薄っぺらいビーチサンダルが小石を踏みつけた。小石はビーチサンダルの底に食い込んで、ビーチサンダルの底に小さな窪みが出来た。鋭利な小石に刺されたそこからは一滴の血も流れない。夏の夜の国道沿い、歩道を歩いている。通り過ぎていくのは大型のトラックばかりだ。車通りの少ないこの時間、昼間よりも速度を出して大きな金属の塊が身体の数メートル横を走っている。トラックに掻き分けられた空気がぬるい風になって、髪の毛を揺らす。

夜の散歩は、寂しい。自動販売機と街灯とコンビニの明かりだけが自分を照らしてくれる数少ない光で、暗闇に溶けるような黒色のTシャツを着てきたことを少しだけ後悔する。

コウモリが街灯の薄暗い光の周りをぐるぐると飛んでいる。大きな蛾のようにも見えた。

この街が死んだように眠っている間だけ、ひとりになることができる。日が昇れば多くの人間が目を覚ます。泣いたり笑ったり、怒ったり喜んだり、うるさくなる。生きているんだ、という主張を各々が必死になって繰り返す。死んだ人間のことなど、思い出す人の方が少ない。生きている人間というのは往々にして生きたがる。生きたことしかないくせに、それが全てだと思い込む。

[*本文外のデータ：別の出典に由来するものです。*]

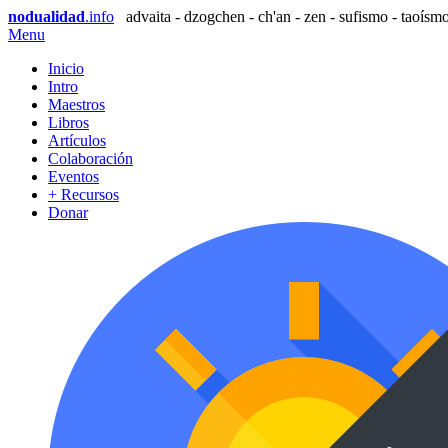
nodualidad
.info
advaita - dzogchen - ch'an - zen - sufismo - taoísmo
Menu
Inicio
Intro
Maestros
Libros
Artículos
Colaboración
Eventos
+ Recursos
Donar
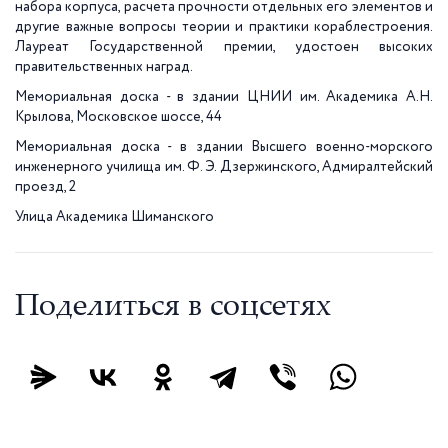
набора корпуса, расчета прочности отдельных его элементов и
другие важные вопросы теории и практики кораблестроения.
Лауреат Государственной премии, удостоен высоких
правительственных наград.
Мемориальная доска - в здании ЦНИИ им. Академика А.Н.
Крылова, Московское шоссе, 44
Мемориальная доска - в здании Высшего военно-морского
инженерного училища им. Ф. Э. Дзержинского, Адмиралтейский
проезд, 2
Улица Академика Шиманского
Поделиться в соцсетях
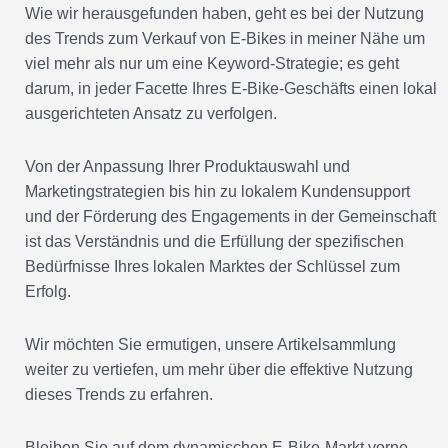
Wie wir herausgefunden haben, geht es bei der Nutzung
des Trends zum Verkauf von E-Bikes in meiner Nähe um
viel mehr als nur um eine Keyword-Strategie; es geht
darum, in jeder Facette Ihres E-Bike-Geschäfts einen lokal
ausgerichteten Ansatz zu verfolgen.
Von der Anpassung Ihrer Produktauswahl und
Marketingstrategien bis hin zu lokalem Kundensupport
und der Förderung des Engagements in der Gemeinschaft
ist das Verständnis und die Erfüllung der spezifischen
Bedürfnisse Ihres lokalen Marktes der Schlüssel zum
Erfolg.
Wir möchten Sie ermutigen, unsere Artikelsammlung
weiter zu vertiefen, um mehr über die effektive Nutzung
dieses Trends zu erfahren.
Bleiben Sie auf dem dynamischen E-Bike-Markt vorne,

コンビニで買った甘い酒の小さな瓶を地面に叩きつけると、ぱりん、という音とともに小さな欠片がいくつも生まれた。欠片たちは暗闇の中の光を搔き集め、反射して、まるで地面に小さな星空が誕生した瞬間を見たような気がした。ビーチサンダルを脱いで、星空を踏みつける。欠片が足の裏に食い込む感触。痛かった。足の裏に出来た細かくて小さな窪みたちからは、赤黒い血がぷくりと溢れ出して、それらはすぐに窪みではなくなった。小さな血の池地獄だ、と思った。